# is there much construction work in melbourne



## davidn330 (Dec 1, 2008)

hi,im thinking of moving to melbourne in january im a qualified plumber from ireland. is there alot of construction going on out there right now??? please help


----------



## Bluecookie (Aug 28, 2008)

davidn330 said:


> hi,im thinking of moving to melbourne in january im a qualified plumber from ireland. is there alot of construction going on out there right now??? please help


Hi, i work for a big construction company and ive been sponsered to work in Brisbane. I looked at Melbourne before i got my job but TBH i couldn't see much construction, i could be wrong but the best places are Brisbane, Western Australia is pretty booming at the momnet.

Hels


----------



## Tiffani (Dec 4, 2007)

The Brumby Government in Melbourne (Victorian Parliament) has basically rescinded their efforts to halt urban sprawl as of yesterday. So there may be a boom in construction coming but a lot depends on the demands of the market, too. If people stop buying houses due to the recession, builders will stop building them. At the moment given the global economic situation, it's really a crap-shoot.

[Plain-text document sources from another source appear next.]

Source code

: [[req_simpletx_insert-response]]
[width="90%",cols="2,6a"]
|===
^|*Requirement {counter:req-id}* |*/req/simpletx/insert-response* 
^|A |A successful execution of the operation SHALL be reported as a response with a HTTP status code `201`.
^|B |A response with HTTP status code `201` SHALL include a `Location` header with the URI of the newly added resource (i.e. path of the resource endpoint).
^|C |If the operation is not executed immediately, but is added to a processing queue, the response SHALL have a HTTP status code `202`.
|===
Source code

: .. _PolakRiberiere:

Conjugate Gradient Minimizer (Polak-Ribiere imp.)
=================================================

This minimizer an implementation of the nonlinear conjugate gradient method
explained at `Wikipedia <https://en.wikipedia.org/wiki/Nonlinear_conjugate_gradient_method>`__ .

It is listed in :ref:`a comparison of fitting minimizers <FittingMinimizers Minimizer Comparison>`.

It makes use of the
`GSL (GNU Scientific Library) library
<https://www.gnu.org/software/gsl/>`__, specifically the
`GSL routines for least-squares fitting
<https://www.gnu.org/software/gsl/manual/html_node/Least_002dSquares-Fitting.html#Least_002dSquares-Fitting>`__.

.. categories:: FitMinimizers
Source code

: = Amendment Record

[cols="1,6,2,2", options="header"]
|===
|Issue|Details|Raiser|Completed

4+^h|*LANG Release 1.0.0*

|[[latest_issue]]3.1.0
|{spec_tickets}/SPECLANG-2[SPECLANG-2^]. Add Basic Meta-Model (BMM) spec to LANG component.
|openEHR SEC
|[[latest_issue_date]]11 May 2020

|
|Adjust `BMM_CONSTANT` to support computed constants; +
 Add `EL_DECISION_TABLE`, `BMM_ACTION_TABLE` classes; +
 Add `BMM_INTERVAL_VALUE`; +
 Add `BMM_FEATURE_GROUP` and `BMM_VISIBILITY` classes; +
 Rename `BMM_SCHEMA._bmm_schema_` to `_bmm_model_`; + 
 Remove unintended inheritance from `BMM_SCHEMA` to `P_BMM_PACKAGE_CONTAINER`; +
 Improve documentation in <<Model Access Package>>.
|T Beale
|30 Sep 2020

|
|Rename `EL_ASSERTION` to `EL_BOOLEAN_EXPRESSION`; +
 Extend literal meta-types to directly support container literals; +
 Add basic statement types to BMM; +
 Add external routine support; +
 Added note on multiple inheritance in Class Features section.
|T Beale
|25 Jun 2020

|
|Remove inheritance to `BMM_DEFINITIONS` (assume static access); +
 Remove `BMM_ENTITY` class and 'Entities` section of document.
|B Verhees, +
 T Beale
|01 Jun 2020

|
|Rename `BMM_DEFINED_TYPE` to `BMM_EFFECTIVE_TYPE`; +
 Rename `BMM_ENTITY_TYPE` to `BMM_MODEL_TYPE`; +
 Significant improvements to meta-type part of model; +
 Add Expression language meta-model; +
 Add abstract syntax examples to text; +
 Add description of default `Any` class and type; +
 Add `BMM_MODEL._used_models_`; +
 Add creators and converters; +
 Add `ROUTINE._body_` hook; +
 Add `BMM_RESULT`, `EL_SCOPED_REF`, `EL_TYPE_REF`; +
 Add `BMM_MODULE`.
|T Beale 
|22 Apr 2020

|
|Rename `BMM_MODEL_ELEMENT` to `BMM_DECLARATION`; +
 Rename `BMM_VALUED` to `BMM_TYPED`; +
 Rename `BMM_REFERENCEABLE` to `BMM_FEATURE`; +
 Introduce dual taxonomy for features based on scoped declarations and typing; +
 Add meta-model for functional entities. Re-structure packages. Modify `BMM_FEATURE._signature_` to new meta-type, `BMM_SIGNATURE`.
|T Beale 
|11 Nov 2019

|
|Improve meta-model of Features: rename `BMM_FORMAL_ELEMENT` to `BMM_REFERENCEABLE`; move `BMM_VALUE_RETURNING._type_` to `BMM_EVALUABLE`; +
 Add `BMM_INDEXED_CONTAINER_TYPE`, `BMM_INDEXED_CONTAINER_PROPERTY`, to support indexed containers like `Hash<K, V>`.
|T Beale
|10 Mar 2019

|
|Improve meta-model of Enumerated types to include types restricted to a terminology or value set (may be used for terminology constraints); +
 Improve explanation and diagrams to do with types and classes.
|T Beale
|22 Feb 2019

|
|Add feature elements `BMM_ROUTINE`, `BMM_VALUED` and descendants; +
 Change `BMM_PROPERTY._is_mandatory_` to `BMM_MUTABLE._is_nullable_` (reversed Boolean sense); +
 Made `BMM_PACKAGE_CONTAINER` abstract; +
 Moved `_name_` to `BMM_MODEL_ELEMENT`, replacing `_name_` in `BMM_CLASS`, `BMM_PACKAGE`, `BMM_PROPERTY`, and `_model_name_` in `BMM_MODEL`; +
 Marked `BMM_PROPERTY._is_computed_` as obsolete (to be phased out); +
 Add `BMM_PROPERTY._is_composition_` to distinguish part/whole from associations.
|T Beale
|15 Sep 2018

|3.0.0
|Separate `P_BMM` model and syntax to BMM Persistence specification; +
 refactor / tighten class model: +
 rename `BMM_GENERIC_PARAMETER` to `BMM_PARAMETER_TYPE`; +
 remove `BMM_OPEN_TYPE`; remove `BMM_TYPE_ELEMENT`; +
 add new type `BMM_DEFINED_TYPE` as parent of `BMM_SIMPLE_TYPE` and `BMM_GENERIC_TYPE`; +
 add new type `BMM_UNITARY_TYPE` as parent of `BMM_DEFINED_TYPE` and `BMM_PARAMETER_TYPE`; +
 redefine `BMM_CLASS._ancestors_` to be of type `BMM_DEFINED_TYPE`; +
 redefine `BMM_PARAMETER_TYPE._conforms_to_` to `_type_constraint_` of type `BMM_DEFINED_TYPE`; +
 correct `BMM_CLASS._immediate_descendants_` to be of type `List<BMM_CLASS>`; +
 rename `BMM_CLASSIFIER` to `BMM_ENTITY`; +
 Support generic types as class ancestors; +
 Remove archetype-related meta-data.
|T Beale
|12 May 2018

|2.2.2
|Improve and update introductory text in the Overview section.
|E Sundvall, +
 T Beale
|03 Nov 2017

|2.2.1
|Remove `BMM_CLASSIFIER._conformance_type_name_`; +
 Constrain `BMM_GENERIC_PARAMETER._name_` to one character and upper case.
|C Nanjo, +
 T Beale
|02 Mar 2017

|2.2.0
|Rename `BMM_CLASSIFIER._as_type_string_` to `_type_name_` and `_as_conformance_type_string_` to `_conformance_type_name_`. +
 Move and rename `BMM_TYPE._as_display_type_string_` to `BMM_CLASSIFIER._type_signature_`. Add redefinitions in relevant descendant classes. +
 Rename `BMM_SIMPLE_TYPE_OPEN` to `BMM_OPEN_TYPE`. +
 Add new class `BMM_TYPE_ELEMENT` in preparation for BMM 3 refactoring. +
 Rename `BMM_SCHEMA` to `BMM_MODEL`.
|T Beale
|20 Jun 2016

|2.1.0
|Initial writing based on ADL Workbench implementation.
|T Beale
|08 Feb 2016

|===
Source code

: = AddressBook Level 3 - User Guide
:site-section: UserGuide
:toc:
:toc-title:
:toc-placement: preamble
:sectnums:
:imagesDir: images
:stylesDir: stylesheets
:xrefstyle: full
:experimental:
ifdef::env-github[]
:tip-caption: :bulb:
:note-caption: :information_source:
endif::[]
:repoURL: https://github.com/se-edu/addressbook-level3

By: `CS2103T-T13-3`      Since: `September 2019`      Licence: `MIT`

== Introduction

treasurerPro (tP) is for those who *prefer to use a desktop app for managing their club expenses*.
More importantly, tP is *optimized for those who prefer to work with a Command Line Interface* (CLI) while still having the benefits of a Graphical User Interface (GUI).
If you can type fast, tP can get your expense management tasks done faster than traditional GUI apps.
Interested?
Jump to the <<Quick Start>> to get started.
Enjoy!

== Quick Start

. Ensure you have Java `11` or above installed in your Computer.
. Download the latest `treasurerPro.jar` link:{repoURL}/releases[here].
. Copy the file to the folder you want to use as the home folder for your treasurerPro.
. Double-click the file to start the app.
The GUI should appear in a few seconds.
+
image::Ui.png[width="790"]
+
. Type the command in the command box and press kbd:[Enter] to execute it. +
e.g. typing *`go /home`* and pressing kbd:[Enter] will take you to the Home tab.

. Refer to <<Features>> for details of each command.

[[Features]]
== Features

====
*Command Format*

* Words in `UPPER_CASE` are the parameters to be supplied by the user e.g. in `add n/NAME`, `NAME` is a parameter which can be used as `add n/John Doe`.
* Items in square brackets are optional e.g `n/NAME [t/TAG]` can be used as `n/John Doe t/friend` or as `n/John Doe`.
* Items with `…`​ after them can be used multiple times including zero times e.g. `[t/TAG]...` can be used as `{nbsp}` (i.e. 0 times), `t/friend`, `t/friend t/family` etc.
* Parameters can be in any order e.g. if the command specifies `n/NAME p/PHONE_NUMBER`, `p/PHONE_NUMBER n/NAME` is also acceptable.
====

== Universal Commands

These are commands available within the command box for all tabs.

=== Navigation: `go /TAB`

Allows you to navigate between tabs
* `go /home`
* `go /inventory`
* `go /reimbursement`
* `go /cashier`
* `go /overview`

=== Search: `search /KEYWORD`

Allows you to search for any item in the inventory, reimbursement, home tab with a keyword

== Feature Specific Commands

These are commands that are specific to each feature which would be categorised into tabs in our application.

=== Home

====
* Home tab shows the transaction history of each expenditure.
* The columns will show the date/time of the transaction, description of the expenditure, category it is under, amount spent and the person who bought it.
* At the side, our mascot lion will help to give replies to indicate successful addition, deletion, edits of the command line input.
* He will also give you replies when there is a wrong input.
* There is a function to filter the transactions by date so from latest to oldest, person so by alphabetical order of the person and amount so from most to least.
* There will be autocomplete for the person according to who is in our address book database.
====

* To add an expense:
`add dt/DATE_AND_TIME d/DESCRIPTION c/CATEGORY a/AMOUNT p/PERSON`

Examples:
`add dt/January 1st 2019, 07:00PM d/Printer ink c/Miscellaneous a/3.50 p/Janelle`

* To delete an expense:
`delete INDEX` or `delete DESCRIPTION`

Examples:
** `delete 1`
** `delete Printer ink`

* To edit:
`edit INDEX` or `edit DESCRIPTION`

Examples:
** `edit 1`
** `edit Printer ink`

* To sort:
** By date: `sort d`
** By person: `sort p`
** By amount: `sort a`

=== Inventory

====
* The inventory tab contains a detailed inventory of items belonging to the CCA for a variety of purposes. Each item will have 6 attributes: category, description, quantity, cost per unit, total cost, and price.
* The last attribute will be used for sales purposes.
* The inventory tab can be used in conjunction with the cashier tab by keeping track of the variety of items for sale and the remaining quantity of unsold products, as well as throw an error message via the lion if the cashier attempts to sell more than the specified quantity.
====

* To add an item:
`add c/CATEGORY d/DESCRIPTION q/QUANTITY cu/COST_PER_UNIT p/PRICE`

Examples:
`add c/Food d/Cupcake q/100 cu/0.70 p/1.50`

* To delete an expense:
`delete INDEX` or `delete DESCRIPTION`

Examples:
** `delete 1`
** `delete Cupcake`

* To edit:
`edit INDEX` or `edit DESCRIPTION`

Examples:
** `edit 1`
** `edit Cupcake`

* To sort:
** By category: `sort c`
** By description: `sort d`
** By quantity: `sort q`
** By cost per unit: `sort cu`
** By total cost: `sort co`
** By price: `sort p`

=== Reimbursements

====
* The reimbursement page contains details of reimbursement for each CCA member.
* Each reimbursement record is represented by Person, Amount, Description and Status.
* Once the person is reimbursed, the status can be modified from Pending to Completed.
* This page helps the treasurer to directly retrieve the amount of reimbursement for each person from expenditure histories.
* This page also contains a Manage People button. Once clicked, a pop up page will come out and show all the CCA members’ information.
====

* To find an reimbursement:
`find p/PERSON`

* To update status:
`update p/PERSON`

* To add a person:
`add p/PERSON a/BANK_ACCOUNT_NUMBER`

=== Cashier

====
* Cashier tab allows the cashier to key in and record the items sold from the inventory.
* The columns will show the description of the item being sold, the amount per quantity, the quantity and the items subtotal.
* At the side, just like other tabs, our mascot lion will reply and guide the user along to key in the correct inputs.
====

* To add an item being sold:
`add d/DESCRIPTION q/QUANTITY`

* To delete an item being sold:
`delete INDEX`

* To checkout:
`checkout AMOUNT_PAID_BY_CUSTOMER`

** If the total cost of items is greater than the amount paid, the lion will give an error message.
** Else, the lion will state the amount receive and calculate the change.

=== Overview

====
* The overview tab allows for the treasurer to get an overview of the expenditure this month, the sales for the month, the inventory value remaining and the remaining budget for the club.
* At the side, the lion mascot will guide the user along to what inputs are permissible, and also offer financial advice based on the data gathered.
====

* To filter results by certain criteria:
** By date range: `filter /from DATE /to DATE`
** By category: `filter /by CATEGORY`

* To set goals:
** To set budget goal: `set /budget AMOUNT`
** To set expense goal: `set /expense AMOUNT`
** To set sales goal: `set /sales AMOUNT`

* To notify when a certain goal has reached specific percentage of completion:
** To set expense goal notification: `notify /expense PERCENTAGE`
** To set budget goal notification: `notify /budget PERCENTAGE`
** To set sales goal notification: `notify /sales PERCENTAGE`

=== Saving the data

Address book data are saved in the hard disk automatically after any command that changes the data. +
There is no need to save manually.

But it is with any job.


----------



## IrishAngel (Mar 12, 2008)

davidn330 said:


> hi,im thinking of moving to melbourne in january im a qualified plumber from ireland. is there alot of construction going on out there right now??? please help



Hi David,

We just moved from ireland to melbourne a month ago, my husband is a bricky and i am a site clerk, there is oceans of work here and the money is better than at home in this current climate, he takes home at least $2000 per week, and life is great here especially if you have kids.

Good luck

Paula


----------



## UK2Oz (Dec 4, 2008)

I have to agree with Paula, a lot of our clients are just walking in to jobs when they arrive and are even in the position to play one employer off against the other to acheive a better wage. If you are struggling when you get here give me a shout and I will give you a few contacts.


----------



## Bluecookie (Aug 28, 2008)

IrishAngel said:


> Hi David,
> 
> We just moved from ireland to melbourne a month ago, my husband is a bricky and i am a site clerk, there is oceans of work here and the money is better than at home in this current climate, he takes home at least $2000 per week, and life is great here especially if you have kids.
> 
> ...


Ahh there you go i was wondering if Melbourne was good too. Seems like most of Australia is good for construction then. Thats good to hear.

Hels


----------



## Irishlass (Sep 4, 2008)

Hi, my fiance is a finishing foreman/Site manager but has no trade or qualifications. Do you know of any recruitment agencies that he can contact to get sponsored. We're getting married in March and would hope to move asap.
Thanks


----------



## UK2Oz (Dec 4, 2008)

Try Nextstep Australia Next Step Australia, they have found work and sponsorship deals for quite a few of our clients. Good luck!!


----------



## Mark Rielly (May 14, 2012)

*Plastering*

Hi there ,I'm a self employed plasterer from scotland who has been running my own business for 4 years now.I am planning on moving to oz within the year and was wandering if Perth would have work for tradesmen like myself ??? Any info would be greatly appreciated


----------



## Riza2012 (Mar 2, 2012)

Mark Rielly said:


> Hi there ,I'm a self employed plasterer from scotland who has been running my own business for 4 years now.I am planning on moving to oz within the year and was wandering if Perth would have work for tradesmen like myself ??? Any info would be greatly appreciated


r u certified plasterer, and do u alrdy have permanent visa?


----------



## AngiW (May 18, 2010)

UK2Oz said:


> I have to agree with Paula, a lot of our clients are just walking in to jobs when they arrive and are even in the position to play one employer off against the other to acheive a better wage. If you are struggling when you get here give me a shout and I will give you a few contacts.


Hi,

that sounds great news as I have just got my visa approved today and I am looking to move to Melbourne in July. i am a site foreman/manager in Ireland luckly working up until July and I am greatful of any help in finding a job.

Barry


----------



## Weebie (Sep 16, 2009)

Yeah Plumbing is pretty much the best trade to have coming to Australia IMO.


----------



## Mark Rielly (May 14, 2012)

Well here know one really gets certified as such it's more on site training of which I done my full four years  In regards to the visa I am applying for a 3 month working holiday visa to see if me and the good lady can settle before we apply for permanent visas


----------



## paul1steyn (Jul 16, 2014)

IrishAngel said:


> Hi David,
> 
> We just moved from ireland to melbourne a month ago, my husband is a bricky and i am a site clerk, there is oceans of work here and the money is better than at home in this current climate, he takes home at least $2000 per week, and life is great here especially if you have kids.
> 
> ...


Melbourne has a lot of construction work at the moment


----------